Zurück auf der Zsigmondyhütte erwartet mich ein schwerer Schicksalsschlag: jemand hat meine geliebten Badelatschen geklaut! Ich hatte sie vor unserem kleinen Ausflug unten ins Schuhregal gestellt und der Dieb hielt sie vermutlich irrtümlich für Inventar. Es wäre sicherlich Energieverschwendung, unauffällig unter den Tischen herumzukrabbeln, die Latschen jedes einzelnen Gastes unter die Lupe zu nehmen und den Ertappten daraufhin zu brüskieren. Morgen früh werden sie wieder im Regal stehen. Ich hoffe nur, dass der Schubiak sich die Füße gewaschen hat!
Nach dem leckeren Wiener Schnipo (21000 Lire) und ein paar Bierchen (je 6500 Lire) sieht die Welt schon wieder rosiger aus.
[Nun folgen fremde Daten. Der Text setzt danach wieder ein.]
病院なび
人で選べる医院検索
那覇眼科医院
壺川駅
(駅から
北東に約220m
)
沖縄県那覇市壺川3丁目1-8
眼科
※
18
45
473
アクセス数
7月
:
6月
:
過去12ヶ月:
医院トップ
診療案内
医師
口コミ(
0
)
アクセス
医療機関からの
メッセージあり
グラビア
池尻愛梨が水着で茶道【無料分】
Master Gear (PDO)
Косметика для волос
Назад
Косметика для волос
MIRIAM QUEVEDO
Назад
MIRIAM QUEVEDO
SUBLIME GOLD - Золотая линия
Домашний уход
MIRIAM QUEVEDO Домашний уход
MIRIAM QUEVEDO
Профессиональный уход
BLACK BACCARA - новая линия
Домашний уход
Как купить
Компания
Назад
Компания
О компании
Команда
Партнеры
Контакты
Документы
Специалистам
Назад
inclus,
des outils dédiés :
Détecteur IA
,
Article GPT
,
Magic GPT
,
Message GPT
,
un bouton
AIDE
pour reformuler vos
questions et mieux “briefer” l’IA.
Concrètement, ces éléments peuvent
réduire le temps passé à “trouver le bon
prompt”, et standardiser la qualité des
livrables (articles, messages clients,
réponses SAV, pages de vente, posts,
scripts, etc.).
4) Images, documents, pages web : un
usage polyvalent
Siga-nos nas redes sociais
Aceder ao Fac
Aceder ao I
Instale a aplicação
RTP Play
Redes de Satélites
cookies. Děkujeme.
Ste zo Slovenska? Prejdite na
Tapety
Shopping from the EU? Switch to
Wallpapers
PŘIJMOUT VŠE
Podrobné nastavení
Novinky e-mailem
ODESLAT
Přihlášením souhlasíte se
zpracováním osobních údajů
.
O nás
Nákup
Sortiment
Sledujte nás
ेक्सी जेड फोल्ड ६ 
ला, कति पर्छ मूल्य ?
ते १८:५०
Wir verspüren keine große Motivation mehr, die morgige Tour zu planen und verplempern die Zeit bis 22:00 Uhr lieber mit Gäste- und Bedienungsobservierung, Romme-Spielchen, eisigen Rauchpausen vor der Hütte und dem Verzehr von Rotwein (8500 Lire je Karaffe Schädel-Hausmarke). Es folgt die wohlverdiente Heia im Doppelzimmer.